5.1.4    You hereby grant us an irrevocable license at any time to enter any premises where the Goods are or may be stored in order to inspect them, or, where your right to possession has terminated, to recover them.

 

5.1.5    You will notify us immediately in writing if any party seeks to issue insolvency proceedings against you, or seeks to appoint a receiver or manager over any of your assets.  You shall notify us in writing before entering into such proceedings, or any voluntary arrangement or composition with your creditors.

 

5.2    In the case of services;

 

5.2.1    You must notify us of any defect, shortage, error or other problem with services delivered within 24 hours of delivery.  After this period, we refuse to accept responsibility for faults, which will be deemed to be a result of user interference.

 

6.    Risk

 

6.1    The risk of loss or damage to goods passes to you on delivery.

7.    Delivery & Returns

 

7.1    Dates quoted for delivery are approximate only, and we shall not be liable for any delay in despatch or delivery or any loss or damage arising therefrom.  Time is not of the essence, and you shall not be able to cancel the contract, refuse delivery or withhold payment on account of any delay howsoever caused.

 

7.2    You must inspect the goods upon receipt, and notify us of any defect, shortage, error or damage within 24 hours of receipt.  After this period, you will be deemed to have accepted the goods, and will not be entitled to reject them.

 

8.    Claims

 

8.1    In the event that you establish to our reasonable satisfaction that goods or services are not in accordance with the contract, or are defective, we may elect, at our sole discretion to:

  • repair or replace the goods

  • re-perform the service

  • make a full refund of the purchase price against return of any goods or termination of service

 

8.2    Our liability in respect of any or all clauses shall under no circumstances exceed the invoiced value of the goods or services, and we shall not be liable for any indirect or consequential loss.

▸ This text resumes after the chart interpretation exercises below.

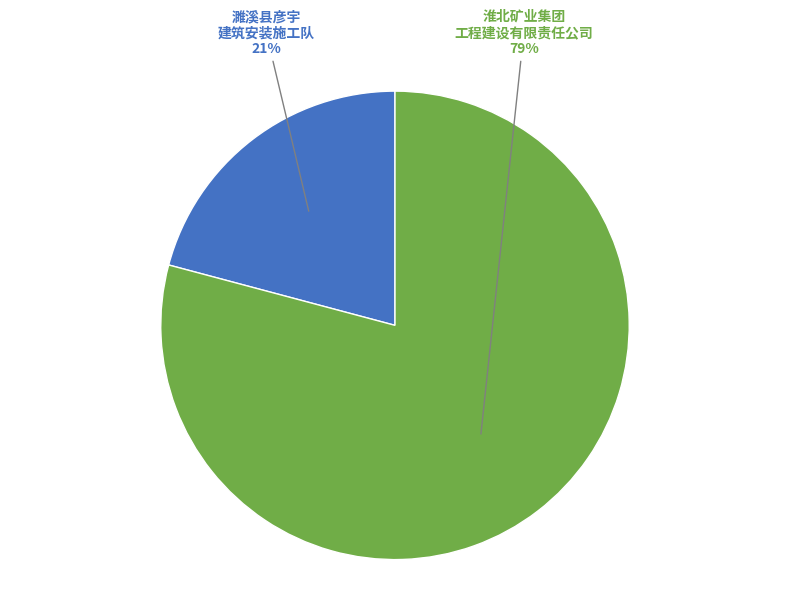

Do 淮北矿业集团 工程建设有限责任公司 and 濉溪县彦宇 建筑安装施工队 together represent more than half of the pie?

Yes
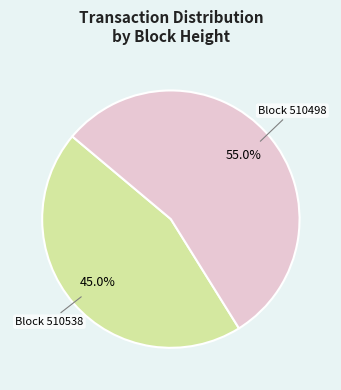

Does any single category account for the majority?

Yes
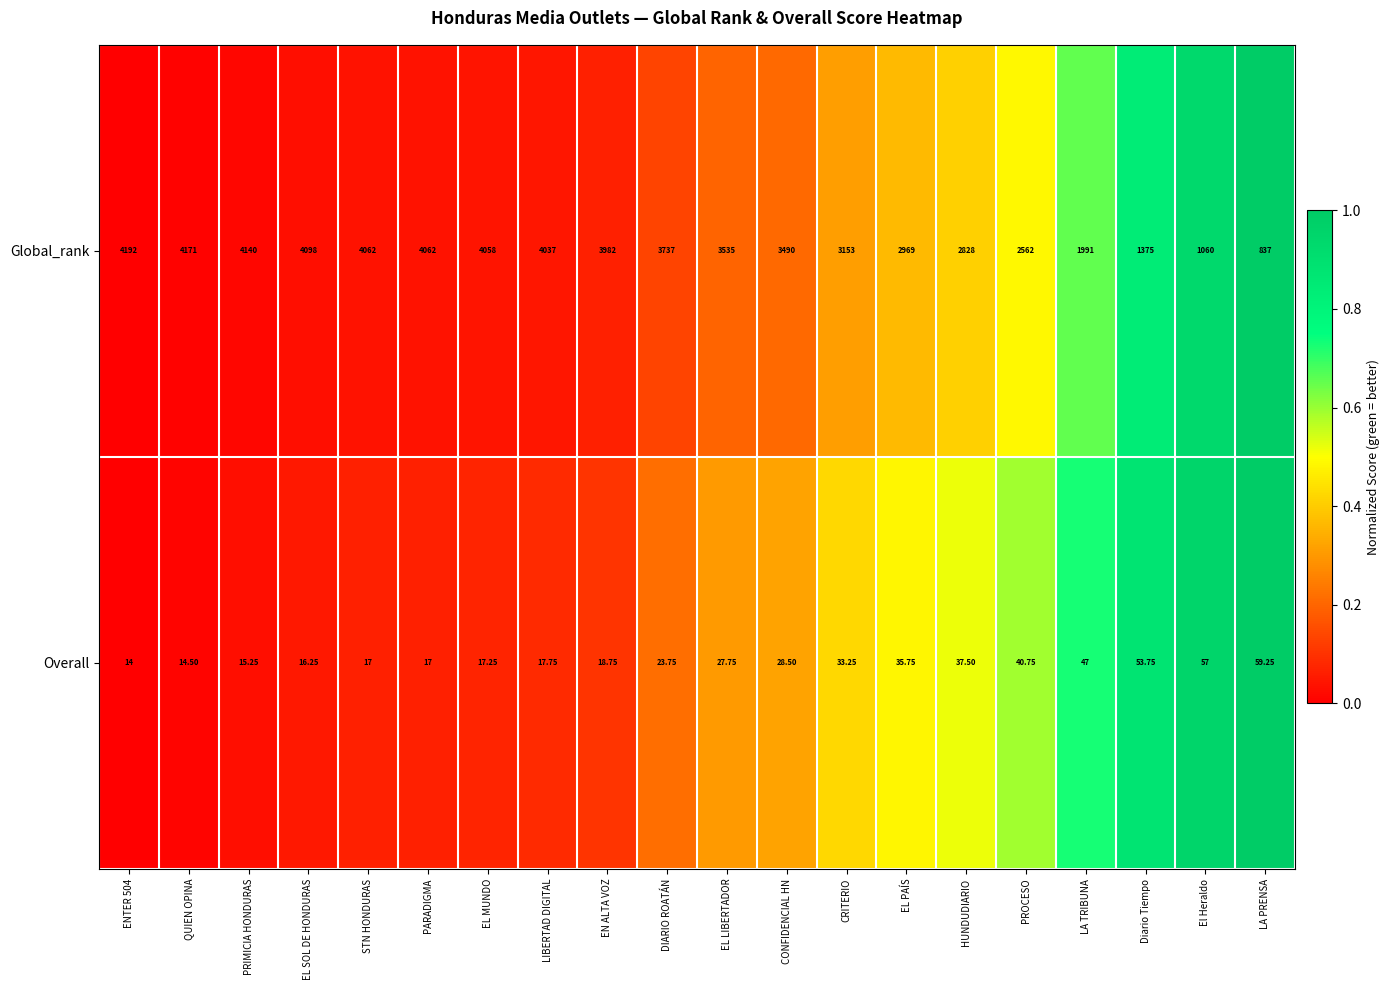

At which label does Global_rank reach its minimum?

LA PRENSA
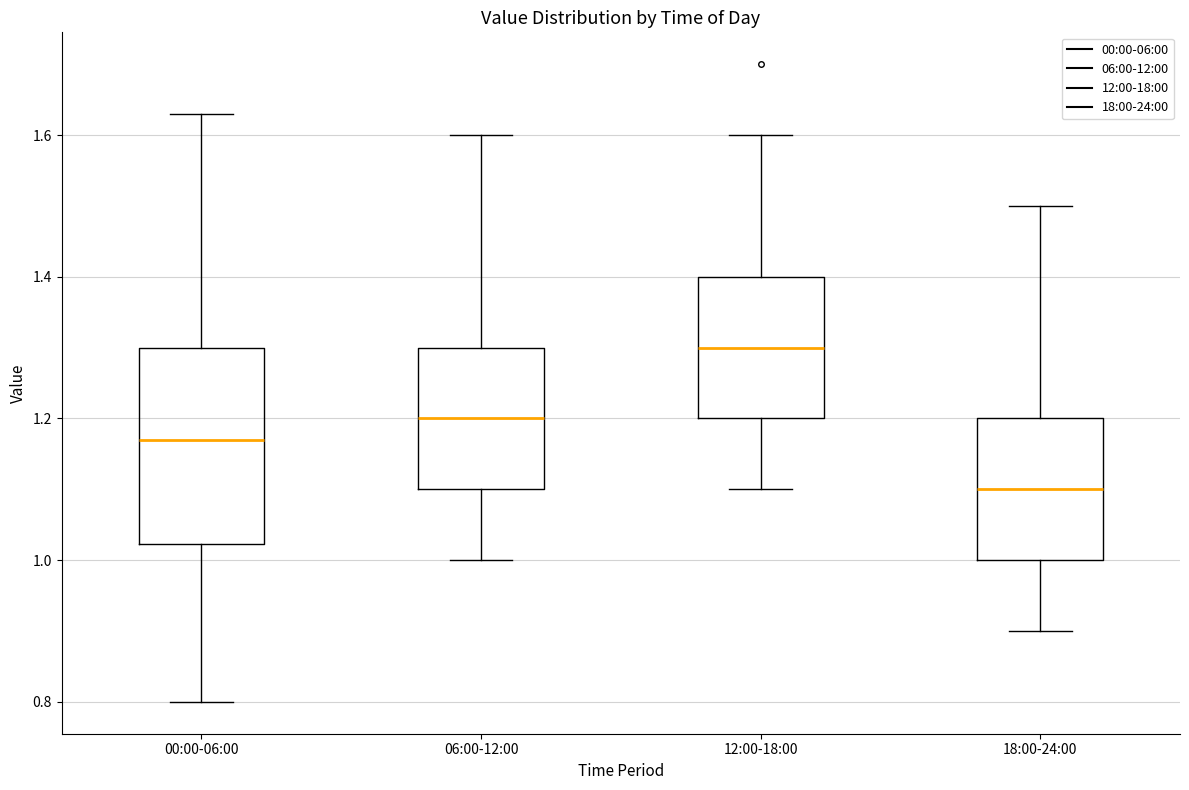

Reading left to right, transcribe this box plot: for each box, give where its median line is, the range the box spans, and where its two whiskers end, as read against the y-axis. The values are not printed on the chart, so give them approximately, as read against the axis.

00:00-06:00: median 1.18, box 1.02 to 1.30, whiskers 0.80 to 1.64
06:00-12:00: median 1.20, box 1.10 to 1.30, whiskers 1.00 to 1.60
12:00-18:00: median 1.30, box 1.20 to 1.40, whiskers 1.10 to 1.60
18:00-24:00: median 1.10, box 1.00 to 1.20, whiskers 0.90 to 1.50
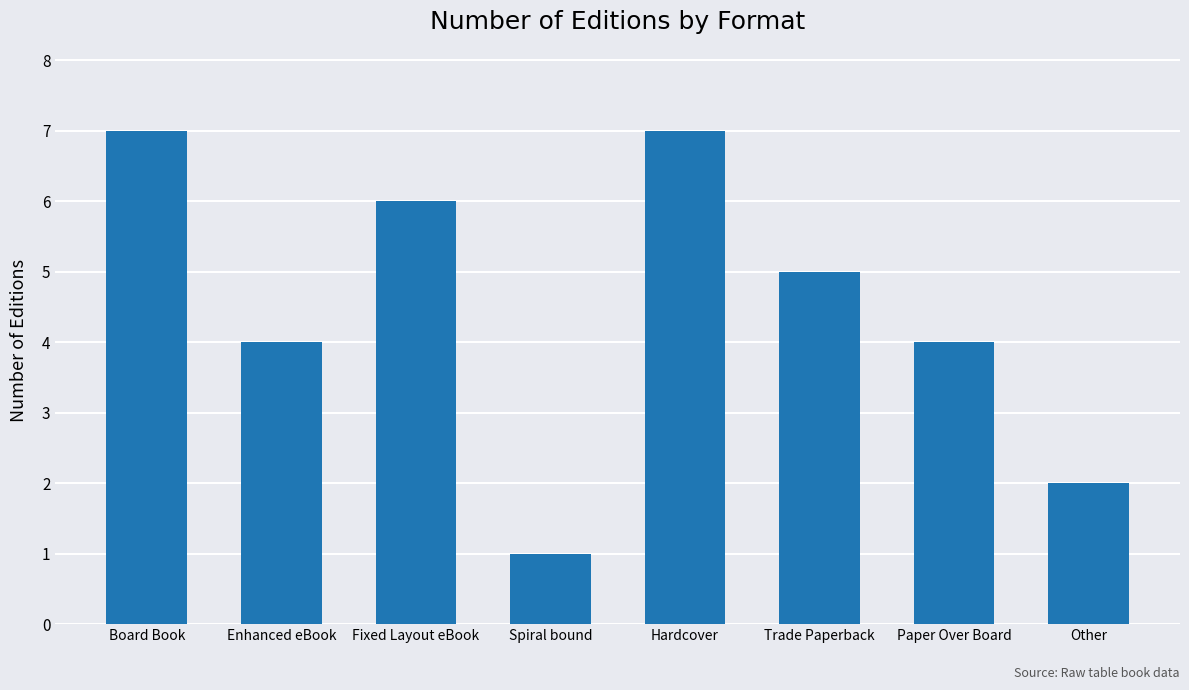

Is it true that the value at Other is 3?

False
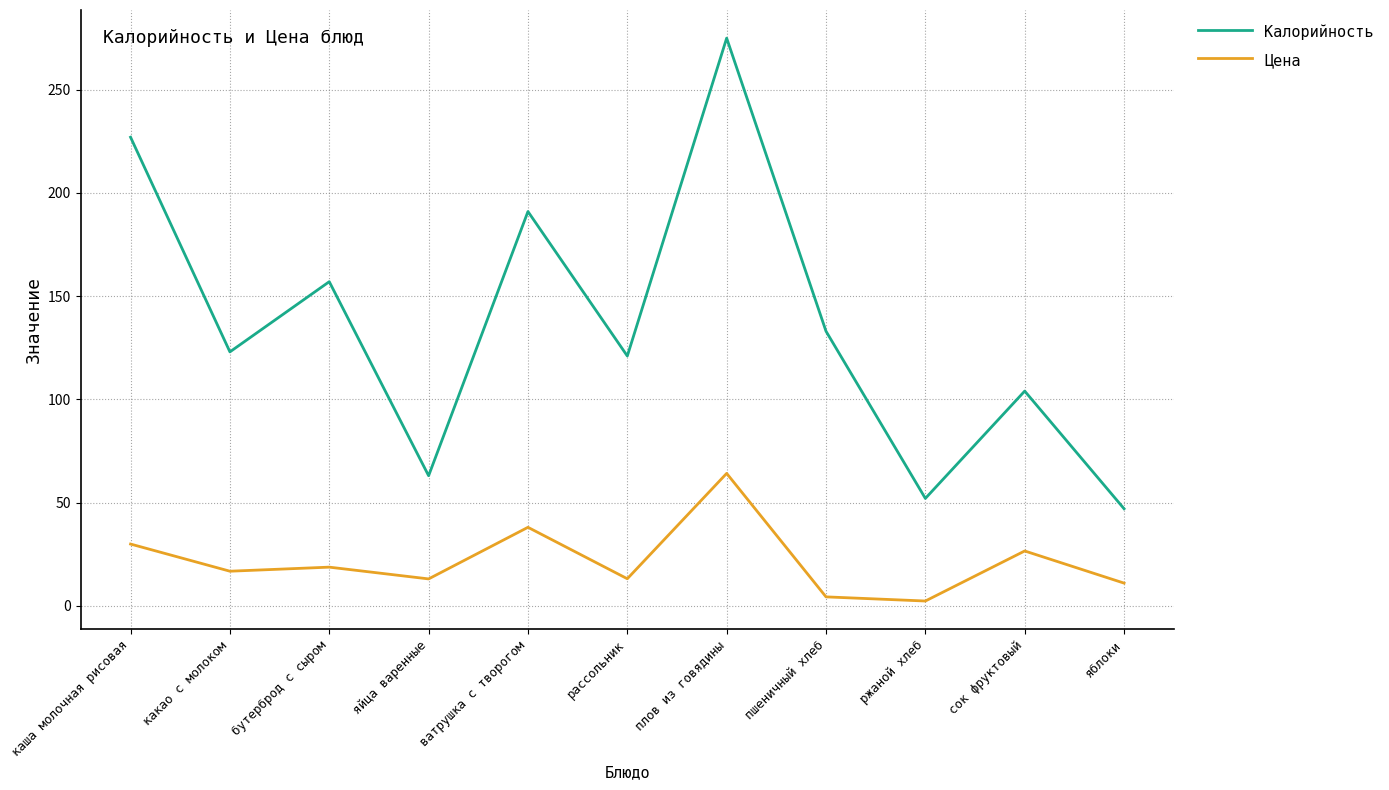

Between каша молочная рисовая and сок фруктовый, which series saw the biggest shift?

Калорийность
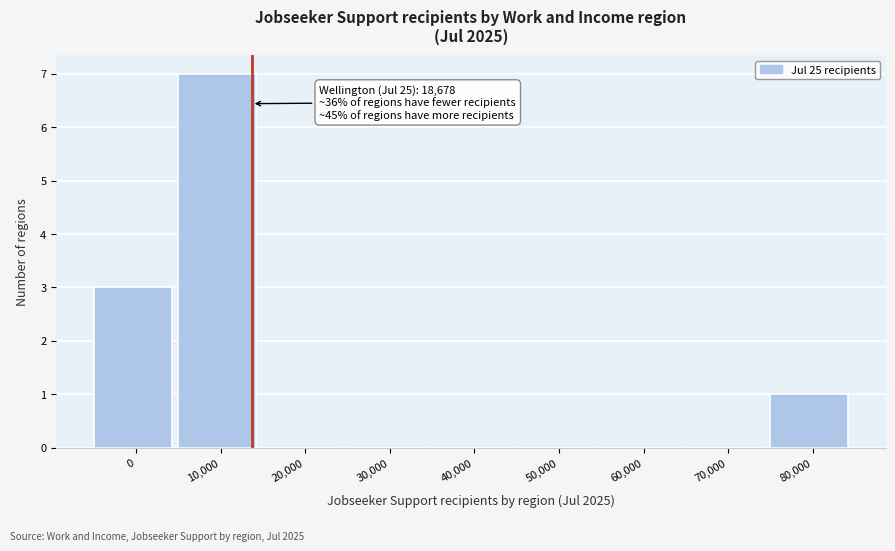

Reading right to left, transcribe all the data shown in this chart.

80,000=1	70,000=0	60,000=0	50,000=0	40,000=0	30,000=0	20,000=0	10,000=7	0=3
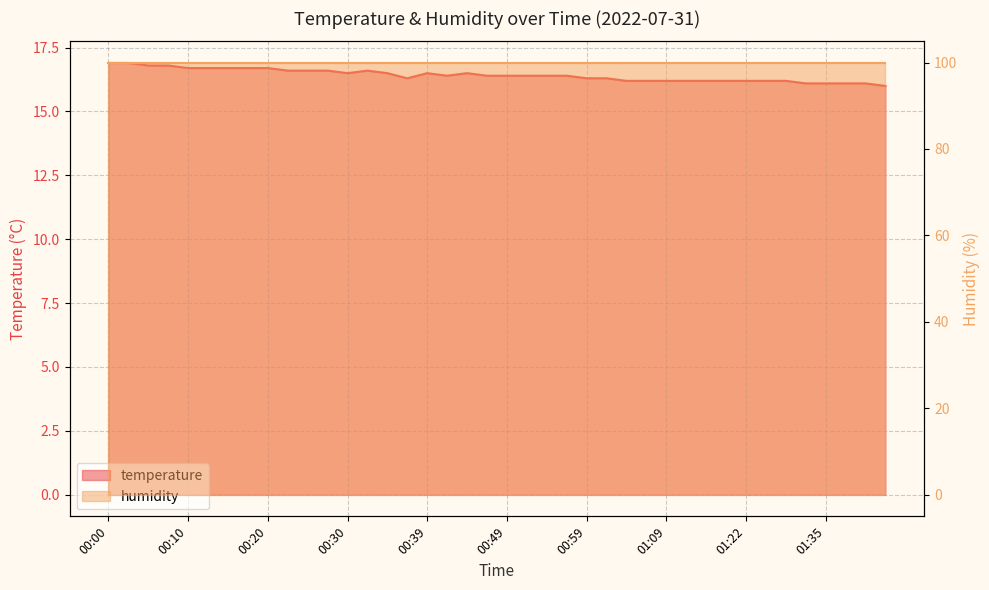

What is the sum of all values?

656.8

8.3    We offer a standard 12 month warranty on goods supplied by us, subject to the following:

  • Warranty on goods will under no circumstances exceed that set by the manufacturer unless stated otherwise in writing.

  • In the case of back to base or advance replacement warranties, it is the customer's responsibility to raise and process warranty issues with the manufacturer unless a support or extended warranty agreement is in place to cover this.

9.    Relevant Law

9.1    These terms and conditions shall be governed by English Law.